Wednesday, November 22nd 2023
Steam Switches to the US Dollar for its Turkiye and Argentina Stores
Valve Software today announced that the Steam store will switch to the US Dollar as currency for Turkiye and Argentina. The stores for both countries have implemented this change as of November 20. The reason cited for the change is the high degree of volatility of the local currencies in the two markets, which is causing game developers to struggle to find the right pricing for their games. Gamers from other regions have been using VPNs to shop from these countries as the volatile exchange rates would mean low pricing. Those with Steam Wallet balances in the local currencies from these two markets will see their wallet balances convert to US Dollars at the day's exchange rate.
Source:
Steam Support
36 Comments on Steam Switches to the US Dollar for its Turkiye and Argentina Stores
Anyways, chilean steam store meta, coming up!
I thought the government had demanded all foreign currency held by citizens?
Specially as we just today got a 35% hike in our exchange rate
Turkey inflation rate 61%
Sure, blame Steam.
As i've said, i don't see steam selling much after the 20th, too bad they don't really publish sales data per region It is actually their problem if they want to operate in those countries.

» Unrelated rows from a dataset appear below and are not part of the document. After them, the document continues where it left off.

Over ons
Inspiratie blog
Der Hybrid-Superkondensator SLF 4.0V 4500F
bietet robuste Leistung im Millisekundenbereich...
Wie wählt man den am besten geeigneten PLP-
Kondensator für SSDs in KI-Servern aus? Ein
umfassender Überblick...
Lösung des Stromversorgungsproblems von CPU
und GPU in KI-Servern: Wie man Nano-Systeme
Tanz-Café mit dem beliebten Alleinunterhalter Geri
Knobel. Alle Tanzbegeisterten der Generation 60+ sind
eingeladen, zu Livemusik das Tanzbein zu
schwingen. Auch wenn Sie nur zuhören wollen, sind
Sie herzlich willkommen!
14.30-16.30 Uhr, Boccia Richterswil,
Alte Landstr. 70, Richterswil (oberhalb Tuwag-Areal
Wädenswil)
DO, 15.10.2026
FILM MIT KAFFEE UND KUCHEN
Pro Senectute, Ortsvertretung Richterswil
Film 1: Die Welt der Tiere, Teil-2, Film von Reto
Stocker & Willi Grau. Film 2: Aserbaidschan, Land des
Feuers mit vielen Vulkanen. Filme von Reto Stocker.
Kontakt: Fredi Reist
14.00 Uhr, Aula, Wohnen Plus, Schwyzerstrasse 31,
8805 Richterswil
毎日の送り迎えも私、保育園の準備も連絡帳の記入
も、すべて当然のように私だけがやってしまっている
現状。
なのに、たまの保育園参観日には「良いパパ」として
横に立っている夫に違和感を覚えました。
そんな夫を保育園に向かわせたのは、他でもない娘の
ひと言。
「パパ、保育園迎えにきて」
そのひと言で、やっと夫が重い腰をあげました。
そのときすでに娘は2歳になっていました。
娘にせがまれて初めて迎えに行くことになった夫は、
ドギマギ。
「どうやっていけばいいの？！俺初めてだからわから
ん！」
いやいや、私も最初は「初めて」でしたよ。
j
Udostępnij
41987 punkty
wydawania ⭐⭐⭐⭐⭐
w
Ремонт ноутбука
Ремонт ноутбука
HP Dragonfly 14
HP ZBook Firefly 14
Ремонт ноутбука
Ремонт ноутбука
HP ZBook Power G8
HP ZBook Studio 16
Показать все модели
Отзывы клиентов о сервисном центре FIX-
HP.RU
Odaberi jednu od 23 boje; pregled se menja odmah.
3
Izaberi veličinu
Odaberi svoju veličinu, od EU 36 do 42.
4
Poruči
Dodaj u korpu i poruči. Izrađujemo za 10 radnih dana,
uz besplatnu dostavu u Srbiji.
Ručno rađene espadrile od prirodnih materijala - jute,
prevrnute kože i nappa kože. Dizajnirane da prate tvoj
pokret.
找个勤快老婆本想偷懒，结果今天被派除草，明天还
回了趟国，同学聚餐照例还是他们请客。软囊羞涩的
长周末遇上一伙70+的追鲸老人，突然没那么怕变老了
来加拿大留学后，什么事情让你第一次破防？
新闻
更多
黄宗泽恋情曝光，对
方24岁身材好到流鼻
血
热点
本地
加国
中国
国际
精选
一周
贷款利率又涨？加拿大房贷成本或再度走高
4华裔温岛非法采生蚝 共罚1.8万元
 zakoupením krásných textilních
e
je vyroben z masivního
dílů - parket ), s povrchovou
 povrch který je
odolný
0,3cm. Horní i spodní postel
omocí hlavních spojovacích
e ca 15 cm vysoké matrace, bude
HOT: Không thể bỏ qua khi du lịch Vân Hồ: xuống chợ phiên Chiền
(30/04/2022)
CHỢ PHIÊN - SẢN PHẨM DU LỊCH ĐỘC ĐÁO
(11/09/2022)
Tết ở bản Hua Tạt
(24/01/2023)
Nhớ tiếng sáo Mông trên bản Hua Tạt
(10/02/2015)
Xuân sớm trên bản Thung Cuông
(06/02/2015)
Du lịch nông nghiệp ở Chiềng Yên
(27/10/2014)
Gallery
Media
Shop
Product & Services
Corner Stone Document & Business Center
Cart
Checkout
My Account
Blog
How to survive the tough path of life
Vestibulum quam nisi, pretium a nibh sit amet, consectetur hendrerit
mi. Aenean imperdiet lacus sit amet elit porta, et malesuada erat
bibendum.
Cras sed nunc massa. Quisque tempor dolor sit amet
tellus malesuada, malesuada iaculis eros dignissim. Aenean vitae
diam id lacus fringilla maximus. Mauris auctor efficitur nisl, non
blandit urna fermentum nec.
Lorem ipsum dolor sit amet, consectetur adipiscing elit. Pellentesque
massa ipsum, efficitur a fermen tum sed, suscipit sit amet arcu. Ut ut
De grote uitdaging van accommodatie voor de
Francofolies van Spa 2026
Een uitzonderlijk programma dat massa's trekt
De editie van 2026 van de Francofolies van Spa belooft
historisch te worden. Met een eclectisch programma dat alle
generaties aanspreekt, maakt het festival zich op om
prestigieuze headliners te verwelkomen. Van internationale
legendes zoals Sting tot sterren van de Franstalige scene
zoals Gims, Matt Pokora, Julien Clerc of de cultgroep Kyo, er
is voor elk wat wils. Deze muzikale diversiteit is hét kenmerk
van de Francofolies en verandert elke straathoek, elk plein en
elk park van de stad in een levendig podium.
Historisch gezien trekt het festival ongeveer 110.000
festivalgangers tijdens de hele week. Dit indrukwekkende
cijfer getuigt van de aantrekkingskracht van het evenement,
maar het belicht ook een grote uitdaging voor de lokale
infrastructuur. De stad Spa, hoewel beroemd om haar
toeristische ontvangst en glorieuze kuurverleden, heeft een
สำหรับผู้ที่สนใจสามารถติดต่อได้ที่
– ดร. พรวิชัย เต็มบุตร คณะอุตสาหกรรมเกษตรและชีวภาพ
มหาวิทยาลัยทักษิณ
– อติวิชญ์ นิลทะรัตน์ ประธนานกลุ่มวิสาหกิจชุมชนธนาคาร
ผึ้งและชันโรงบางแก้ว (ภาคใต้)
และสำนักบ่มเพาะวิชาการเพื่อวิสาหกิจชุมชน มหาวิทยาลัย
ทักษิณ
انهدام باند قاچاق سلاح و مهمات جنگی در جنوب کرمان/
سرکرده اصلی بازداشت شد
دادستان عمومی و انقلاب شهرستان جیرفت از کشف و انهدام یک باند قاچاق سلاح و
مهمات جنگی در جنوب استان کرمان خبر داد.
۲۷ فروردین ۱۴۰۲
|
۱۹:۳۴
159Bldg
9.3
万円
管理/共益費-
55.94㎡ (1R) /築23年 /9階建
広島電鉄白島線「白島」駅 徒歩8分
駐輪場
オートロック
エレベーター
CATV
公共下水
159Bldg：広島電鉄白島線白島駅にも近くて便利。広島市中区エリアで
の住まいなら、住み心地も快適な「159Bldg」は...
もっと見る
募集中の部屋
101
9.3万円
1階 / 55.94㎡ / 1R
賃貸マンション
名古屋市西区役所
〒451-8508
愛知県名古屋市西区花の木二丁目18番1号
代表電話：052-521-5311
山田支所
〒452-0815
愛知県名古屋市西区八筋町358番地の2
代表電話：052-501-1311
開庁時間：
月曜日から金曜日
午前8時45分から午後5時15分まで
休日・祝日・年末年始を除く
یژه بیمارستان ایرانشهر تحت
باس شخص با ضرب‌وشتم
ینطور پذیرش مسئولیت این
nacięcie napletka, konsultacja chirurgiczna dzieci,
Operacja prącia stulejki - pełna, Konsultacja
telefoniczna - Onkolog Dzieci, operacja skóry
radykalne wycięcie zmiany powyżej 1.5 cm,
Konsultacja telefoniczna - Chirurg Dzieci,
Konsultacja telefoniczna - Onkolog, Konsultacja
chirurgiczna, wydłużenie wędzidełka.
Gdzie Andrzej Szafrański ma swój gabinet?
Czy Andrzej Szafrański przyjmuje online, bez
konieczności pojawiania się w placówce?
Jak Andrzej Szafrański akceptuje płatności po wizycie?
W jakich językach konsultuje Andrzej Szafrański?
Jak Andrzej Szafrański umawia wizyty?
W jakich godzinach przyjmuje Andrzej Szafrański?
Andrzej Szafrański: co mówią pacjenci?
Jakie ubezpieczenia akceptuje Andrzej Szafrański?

piracy will once again skyrocket, even if it's a PITA to make multiplayer and patches work
so again, no, steam should keep our super cheap regional pricing, i hope they don't complain about piracy afterwards...
Thank you for the games tax, Gaben.
Either way, my sympathy to the gamers on the ground. That's who looses when bozos run things into the ground (amongst everyone else).
We can't pay full price for games, and now EA charges 70 bucks for their unfinished trash.
You can ignore Steam -not like gaben is coming up with "taxes"- but that's kinda one of the first symptoms you're on your way to becoming a fourth world bananastic hellhole, worthless currency not being accepted, well, anywhere... the respective governments could and will try to apply copium measures such as limiting access or straight banning access to foreign currency, but in the end it'll be useless, I mean, it's a crime in my country to use US currency as legal tender for all debts public and private yet pretty much everyone uses it, de facto, cash only though, only downside is you can't pay with 50s or 100s unless you're actually spending that much on goods ($50 can get you a LOT), but since prices are low when you deal in USD the most used notes are 1, 5 and 10, rarely a 20 if it's for stuff like groceries or my favourite, electronic components, like, most prices are in cents unless rare specialised parts... it's a matter of convenience, a single note vs a whole backpack full of monopoly papers that acccount for the same value... it's just not worth it, literally.
Ah but it gets worse eventually, you let it snowball and you end up with so much restrictions you can't have access to cards with international purchase power, like me, reason I can't legally get any games from these platforms, sure they offer some free games but that's all I have access to, got some nice ones from Epic... GTA V, Dying Light, The Evil Within (one of my favourite games ever), Payday 2 tho I've never played it (not into multiplayer stuff), Death Stranding Director's Cut, Wolfenstein... those are nice, from Steam I got Half-Life, not much but it's a start right? hope they release more free games soon.